My heart twinges. He is such a little guy. He can’t weigh more than forty pounds. “What happened?” I whisper, anxiety stealing my voice. Did someone hurt him?

“Harri here had the inspired idea of riding the Great Alpha Broderick Moore, but he miscalculated how slippery a bronze statue can be. By all accounts, he fell off like a pinball. Got his ankle twisted up with Broderick’s leg, brokehis arm when he landed, and cracked his head on the pedestal for good measure.”

I gasp.

Harri balefully bares his teeth. “I broke a tooth, too, see?”

“I do see,” I say, collecting myself, willing my nerves to settle down. No one hurt him. He’s in good hands, and he’ll be okay. Pre-shift pups heal slower, but they’re still sturdy. “That must have hurt.”

“It did,” he nods. “I’m in trouble now.”

“I’m sure you’re not.”

He shakes his head like I’m sadly mistaken. “Dad told me the next time I screw up, I’ve got to go live in the bogs.”

“He didn’t mean it. That’s just a thing parents say when they’re mad.” Mine said the same to me all the time.

Harri sighs. “No, I’ve done it now. Sometimes sorry doesn’t cut it.” He says it like he’s heard it a hundred times. My dad would always say, “You’re always sorry. Words won’t cut it this time.”

I don’t know what to say to reassure him. His round, solemn eyes are breaking my heart.

“This is Izzy,” Abertha interjects, finished with her cursory examination of Harri’s injuries. “She’s new. I’m going to teach her how to change a bandage. Are you okay with that?”

“Okay,” Harri agrees, already distracted by his buffalo.

“Follow me,” Abertha says and leads me over to the supply closet. The nurse has disappeared, and the voices from the break room are even louder. The place feels so empty.

I was never alone when I was here. Nurses woke me up every few hours to check my vitals, and people were in and out of my room constantly once I was well enough for visitors. Everyone dropped by—former instructors and people Iworked with at my internships and basically anyone I ever had a conversation with at the Academy.
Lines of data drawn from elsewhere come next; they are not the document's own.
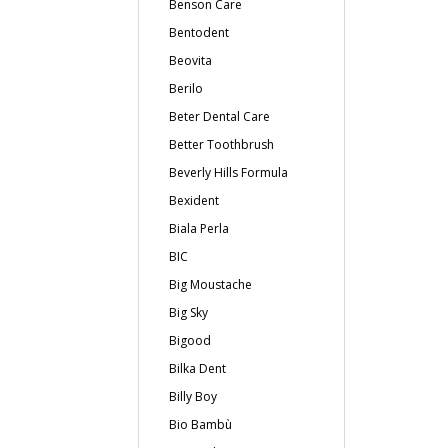
Benson Care
Bentodent
Beovita
Berilo
Beter Dental Care
Better Toothbrush
Beverly Hills Formula
Bexident
Biala Perla
BIC
Big Moustache
Big Sky
Bigood
Bilka Dent
Billy Boy
Bio Bambù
Some of them meant well, but most of them seemed more interested in either doing the expected thing or getting the dirt firsthand. Either Mom or Aunt Catrin held court at the foot of my bed during the day and accepted folks’ expressions of horror and dismay on my behalf. I wasn’t talking much at that point.

“Here,” Abertha says and hands me a roll of gauze and some medical tape.

I glance over at Harri. He hardly makes a bump under the sheets. Why isn’t anybody keeping watch over him?

“Where is his mother?” I ask quietly.

“The High Rise,” Abertha murmurs back. “It’s the end of quarter. Mom and Dad can’t be spared. They’ve got an IQ report to finalize.”

“10-Q.” I know it. It’s the quarterly financial report that gets filed with the human SEC.

“10-4 right back at you, good buddy,” Abertha says, winks at me, and heads back to Harri.

“Ready for a fresh wrapping?” Abertha asks him.

He nods, his focus on the buffalo that he’s trotting over the hills his knees make. His relative calm lasts until the exact moment that Abertha unwinds the bandage enough that she’s pulling off the gauze that sticks to his hair with dried blood. Tears gather in his blue eyes, and his lower lip wobbles. He tries to be brave, but climbing onto a huge wolf statue is one thing, and having your hair tugged out by the root is another.

His hands dig into the sheets as he gulps down breaths, visibly trying not to cry. Males are taught young to hold in their tears, but they don’t usually master it until they’re older than Harri. He fights his hardest—screwing his eyes closed and mashing his lips together, but he loses the fight,and as fat tears dribble down his cheeks, the bitter scent of his distress singes the air.